> **Problem to work on**: Please print every line of the material below exactly.

> **Material for this exercise**:
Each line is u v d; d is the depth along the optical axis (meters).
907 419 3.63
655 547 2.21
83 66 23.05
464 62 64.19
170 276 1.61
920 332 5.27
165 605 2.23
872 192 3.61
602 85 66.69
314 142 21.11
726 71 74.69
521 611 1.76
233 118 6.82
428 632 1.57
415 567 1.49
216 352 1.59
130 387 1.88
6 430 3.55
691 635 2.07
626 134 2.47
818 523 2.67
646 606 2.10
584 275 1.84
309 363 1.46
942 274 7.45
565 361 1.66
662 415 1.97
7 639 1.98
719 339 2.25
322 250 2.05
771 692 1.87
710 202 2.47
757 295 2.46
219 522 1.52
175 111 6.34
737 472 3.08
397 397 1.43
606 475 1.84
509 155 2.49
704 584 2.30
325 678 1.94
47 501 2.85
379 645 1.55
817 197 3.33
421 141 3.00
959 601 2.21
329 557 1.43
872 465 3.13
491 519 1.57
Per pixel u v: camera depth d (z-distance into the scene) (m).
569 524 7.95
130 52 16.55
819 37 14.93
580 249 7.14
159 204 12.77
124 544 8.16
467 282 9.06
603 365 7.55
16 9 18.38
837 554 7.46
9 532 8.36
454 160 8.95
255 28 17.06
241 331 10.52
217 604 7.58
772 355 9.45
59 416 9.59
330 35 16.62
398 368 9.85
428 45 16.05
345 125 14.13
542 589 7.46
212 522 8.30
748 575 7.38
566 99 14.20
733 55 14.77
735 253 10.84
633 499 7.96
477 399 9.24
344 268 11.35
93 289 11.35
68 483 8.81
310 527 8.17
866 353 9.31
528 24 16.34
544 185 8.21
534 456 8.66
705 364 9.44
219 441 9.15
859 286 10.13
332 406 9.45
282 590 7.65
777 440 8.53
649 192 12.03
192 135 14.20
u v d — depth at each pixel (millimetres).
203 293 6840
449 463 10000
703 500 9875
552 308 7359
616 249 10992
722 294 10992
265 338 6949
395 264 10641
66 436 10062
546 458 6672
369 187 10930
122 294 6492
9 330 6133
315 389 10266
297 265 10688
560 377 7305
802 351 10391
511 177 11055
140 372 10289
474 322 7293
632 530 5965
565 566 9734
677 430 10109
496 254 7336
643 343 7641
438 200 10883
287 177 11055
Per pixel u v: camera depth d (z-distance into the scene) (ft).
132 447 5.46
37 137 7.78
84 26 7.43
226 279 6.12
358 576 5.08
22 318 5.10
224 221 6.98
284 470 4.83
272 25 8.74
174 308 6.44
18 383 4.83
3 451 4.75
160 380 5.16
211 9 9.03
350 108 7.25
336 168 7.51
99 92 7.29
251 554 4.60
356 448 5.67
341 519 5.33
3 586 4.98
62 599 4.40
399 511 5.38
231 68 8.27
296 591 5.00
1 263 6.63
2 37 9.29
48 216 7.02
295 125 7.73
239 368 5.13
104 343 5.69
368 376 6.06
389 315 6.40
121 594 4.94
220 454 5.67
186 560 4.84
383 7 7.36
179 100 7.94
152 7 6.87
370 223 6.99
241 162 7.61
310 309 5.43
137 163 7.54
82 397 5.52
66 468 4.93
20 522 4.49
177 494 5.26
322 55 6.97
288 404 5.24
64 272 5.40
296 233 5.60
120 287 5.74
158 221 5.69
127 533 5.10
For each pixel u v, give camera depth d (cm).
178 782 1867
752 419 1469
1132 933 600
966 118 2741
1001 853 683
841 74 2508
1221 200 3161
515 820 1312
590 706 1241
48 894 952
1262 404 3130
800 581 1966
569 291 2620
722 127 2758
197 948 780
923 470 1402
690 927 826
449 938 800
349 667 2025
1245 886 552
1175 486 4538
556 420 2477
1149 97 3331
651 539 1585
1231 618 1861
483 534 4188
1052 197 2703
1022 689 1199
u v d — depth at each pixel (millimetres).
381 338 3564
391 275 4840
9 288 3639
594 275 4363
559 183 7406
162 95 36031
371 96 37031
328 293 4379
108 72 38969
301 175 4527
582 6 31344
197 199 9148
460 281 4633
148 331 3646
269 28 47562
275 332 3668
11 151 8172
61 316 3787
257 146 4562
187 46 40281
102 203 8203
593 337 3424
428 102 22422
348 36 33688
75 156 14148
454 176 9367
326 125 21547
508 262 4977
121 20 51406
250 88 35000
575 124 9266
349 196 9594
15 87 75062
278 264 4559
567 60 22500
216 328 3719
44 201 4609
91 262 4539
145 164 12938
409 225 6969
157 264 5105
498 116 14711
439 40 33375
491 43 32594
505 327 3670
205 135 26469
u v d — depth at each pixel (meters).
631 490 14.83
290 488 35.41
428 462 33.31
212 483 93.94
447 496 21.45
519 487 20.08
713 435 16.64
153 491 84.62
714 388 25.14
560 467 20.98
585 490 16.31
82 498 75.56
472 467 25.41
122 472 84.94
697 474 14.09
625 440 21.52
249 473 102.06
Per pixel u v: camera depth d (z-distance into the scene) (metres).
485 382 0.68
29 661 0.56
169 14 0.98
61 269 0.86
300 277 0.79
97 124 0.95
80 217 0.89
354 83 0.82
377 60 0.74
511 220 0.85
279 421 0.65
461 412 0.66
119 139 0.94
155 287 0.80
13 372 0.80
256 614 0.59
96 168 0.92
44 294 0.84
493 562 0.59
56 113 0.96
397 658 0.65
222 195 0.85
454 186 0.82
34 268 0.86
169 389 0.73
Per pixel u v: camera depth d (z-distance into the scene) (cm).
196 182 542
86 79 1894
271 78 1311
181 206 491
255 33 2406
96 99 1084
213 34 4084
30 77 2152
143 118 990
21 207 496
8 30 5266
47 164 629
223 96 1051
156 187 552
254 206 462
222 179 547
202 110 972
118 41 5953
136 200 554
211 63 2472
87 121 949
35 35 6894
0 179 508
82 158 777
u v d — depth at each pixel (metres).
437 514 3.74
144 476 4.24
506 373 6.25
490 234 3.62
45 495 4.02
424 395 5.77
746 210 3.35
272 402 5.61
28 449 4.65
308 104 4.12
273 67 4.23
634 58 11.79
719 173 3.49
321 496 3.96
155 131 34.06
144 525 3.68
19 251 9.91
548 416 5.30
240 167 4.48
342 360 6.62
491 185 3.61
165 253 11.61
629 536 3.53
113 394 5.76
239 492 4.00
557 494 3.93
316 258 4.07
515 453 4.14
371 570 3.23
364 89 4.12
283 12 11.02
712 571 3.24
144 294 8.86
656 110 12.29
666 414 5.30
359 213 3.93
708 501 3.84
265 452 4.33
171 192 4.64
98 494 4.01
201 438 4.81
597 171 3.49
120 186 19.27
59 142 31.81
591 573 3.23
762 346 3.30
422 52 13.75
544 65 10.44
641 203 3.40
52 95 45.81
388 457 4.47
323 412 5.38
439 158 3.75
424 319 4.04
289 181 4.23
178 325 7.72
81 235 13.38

> **Solution for this task**:
Each line is u v d; d is the depth along the optical axis (meters).
907 419 3.63
655 547 2.21
83 66 23.05
464 62 64.19
170 276 1.61
920 332 5.27
165 605 2.23
872 192 3.61
602 85 66.69
314 142 21.11
726 71 74.69
521 611 1.76
233 118 6.82
428 632 1.57
415 567 1.49
216 352 1.59
130 387 1.88
6 430 3.55
691 635 2.07
626 134 2.47
818 523 2.67
646 606 2.10
584 275 1.84
309 363 1.46
942 274 7.45
565 361 1.66
662 415 1.97
7 639 1.98
719 339 2.25
322 250 2.05
771 692 1.87
710 202 2.47
757 295 2.46
219 522 1.52
175 111 6.34
737 472 3.08
397 397 1.43
606 475 1.84
509 155 2.49
704 584 2.30
325 678 1.94
47 501 2.85
379 645 1.55
817 197 3.33
421 141 3.00
959 601 2.21
329 557 1.43
872 465 3.13
491 519 1.57
Per pixel u v: camera depth d (z-distance into the scene) (m).
569 524 7.95
130 52 16.55
819 37 14.93
580 249 7.14
159 204 12.77
124 544 8.16
467 282 9.06
603 365 7.55
16 9 18.38
837 554 7.46
9 532 8.36
454 160 8.95
255 28 17.06
241 331 10.52
217 604 7.58
772 355 9.45
59 416 9.59
330 35 16.62
398 368 9.85
428 45 16.05
345 125 14.13
542 589 7.46
212 522 8.30
748 575 7.38
566 99 14.20
733 55 14.77
735 253 10.84
633 499 7.96
477 399 9.24
344 268 11.35
93 289 11.35
68 483 8.81
310 527 8.17
866 353 9.31
528 24 16.34
544 185 8.21
534 456 8.66
705 364 9.44
219 441 9.15
859 286 10.13
332 406 9.45
282 590 7.65
777 440 8.53
649 192 12.03
192 135 14.20
u v d — depth at each pixel (millimetres).
203 293 6840
449 463 10000
703 500 9875
552 308 7359
616 249 10992
722 294 10992
265 338 6949
395 264 10641
66 436 10062
546 458 6672
369 187 10930
122 294 6492
9 330 6133
315 389 10266
297 265 10688
560 377 7305
802 351 10391
511 177 11055
140 372 10289
474 322 7293
632 530 5965
565 566 9734
677 430 10109
496 254 7336
643 343 7641
438 200 10883
287 177 11055
Per pixel u v: camera depth d (z-distance into the scene) (ft).
132 447 5.46
37 137 7.78
84 26 7.43
226 279 6.12
358 576 5.08
22 318 5.10
224 221 6.98
284 470 4.83
272 25 8.74
174 308 6.44
18 383 4.83
3 451 4.75
160 380 5.16
211 9 9.03
350 108 7.25
336 168 7.51
99 92 7.29
251 554 4.60
356 448 5.67
341 519 5.33
3 586 4.98
62 599 4.40
399 511 5.38
231 68 8.27
296 591 5.00
1 263 6.63
2 37 9.29
48 216 7.02
295 125 7.73
239 368 5.13
104 343 5.69
368 376 6.06
389 315 6.40
121 594 4.94
220 454 5.67
186 560 4.84
383 7 7.36
179 100 7.94
152 7 6.87
370 223 6.99
241 162 7.61
310 309 5.43
137 163 7.54
82 397 5.52
66 468 4.93
20 522 4.49
177 494 5.26
322 55 6.97
288 404 5.24
64 272 5.40
296 233 5.60
120 287 5.74
158 221 5.69
127 533 5.10
For each pixel u v, give camera depth d (cm).
178 782 1867
752 419 1469
1132 933 600
966 118 2741
1001 853 683
841 74 2508
1221 200 3161
515 820 1312
590 706 1241
48 894 952
1262 404 3130
800 581 1966
569 291 2620
722 127 2758
197 948 780
923 470 1402
690 927 826
449 938 800
349 667 2025
1245 886 552
1175 486 4538
556 420 2477
1149 97 3331
651 539 1585
1231 618 1861
483 534 4188
1052 197 2703
1022 689 1199
u v d — depth at each pixel (millimetres).
381 338 3564
391 275 4840
9 288 3639
594 275 4363
559 183 7406
162 95 36031
371 96 37031
328 293 4379
108 72 38969
301 175 4527
582 6 31344
197 199 9148
460 281 4633
148 331 3646
269 28 47562
275 332 3668
11 151 8172
61 316 3787
257 146 4562
187 46 40281
102 203 8203
593 337 3424
428 102 22422
348 36 33688
75 156 14148
454 176 9367
326 125 21547
508 262 4977
121 20 51406
250 88 35000
575 124 9266
349 196 9594
15 87 75062
278 264 4559
567 60 22500
216 328 3719
44 201 4609
91 262 4539
145 164 12938
409 225 6969
157 264 5105
498 116 14711
439 40 33375
491 43 32594
505 327 3670
205 135 26469
u v d — depth at each pixel (meters).
631 490 14.83
290 488 35.41
428 462 33.31
212 483 93.94
447 496 21.45
519 487 20.08
713 435 16.64
153 491 84.62
714 388 25.14
560 467 20.98
585 490 16.31
82 498 75.56
472 467 25.41
122 472 84.94
697 474 14.09
625 440 21.52
249 473 102.06
Per pixel u v: camera depth d (z-distance into the scene) (metres).
485 382 0.68
29 661 0.56
169 14 0.98
61 269 0.86
300 277 0.79
97 124 0.95
80 217 0.89
354 83 0.82
377 60 0.74
511 220 0.85
279 421 0.65
461 412 0.66
119 139 0.94
155 287 0.80
13 372 0.80
256 614 0.59
96 168 0.92
44 294 0.84
493 562 0.59
56 113 0.96
397 658 0.65
222 195 0.85
454 186 0.82
34 268 0.86
169 389 0.73
Per pixel u v: camera depth d (z-distance into the scene) (cm).
196 182 542
86 79 1894
271 78 1311
181 206 491
255 33 2406
96 99 1084
213 34 4084
30 77 2152
143 118 990
21 207 496
8 30 5266
47 164 629
223 96 1051
156 187 552
254 206 462
222 179 547
202 110 972
118 41 5953
136 200 554
211 63 2472
87 121 949
35 35 6894
0 179 508
82 158 777
u v d — depth at each pixel (metres).
437 514 3.74
144 476 4.24
506 373 6.25
490 234 3.62
45 495 4.02
424 395 5.77
746 210 3.35
272 402 5.61
28 449 4.65
308 104 4.12
273 67 4.23
634 58 11.79
719 173 3.49
321 496 3.96
155 131 34.06
144 525 3.68
19 251 9.91
548 416 5.30
240 167 4.48
342 360 6.62
491 185 3.61
165 253 11.61
629 536 3.53
113 394 5.76
239 492 4.00
557 494 3.93
316 258 4.07
515 453 4.14
371 570 3.23
364 89 4.12
283 12 11.02
712 571 3.24
144 294 8.86
656 110 12.29
666 414 5.30
359 213 3.93
708 501 3.84
265 452 4.33
171 192 4.64
98 494 4.01
201 438 4.81
597 171 3.49
120 186 19.27
59 142 31.81
591 573 3.23
762 346 3.30
422 52 13.75
544 65 10.44
641 203 3.40
52 95 45.81
388 457 4.47
323 412 5.38
439 158 3.75
424 319 4.04
289 181 4.23
178 325 7.72
81 235 13.38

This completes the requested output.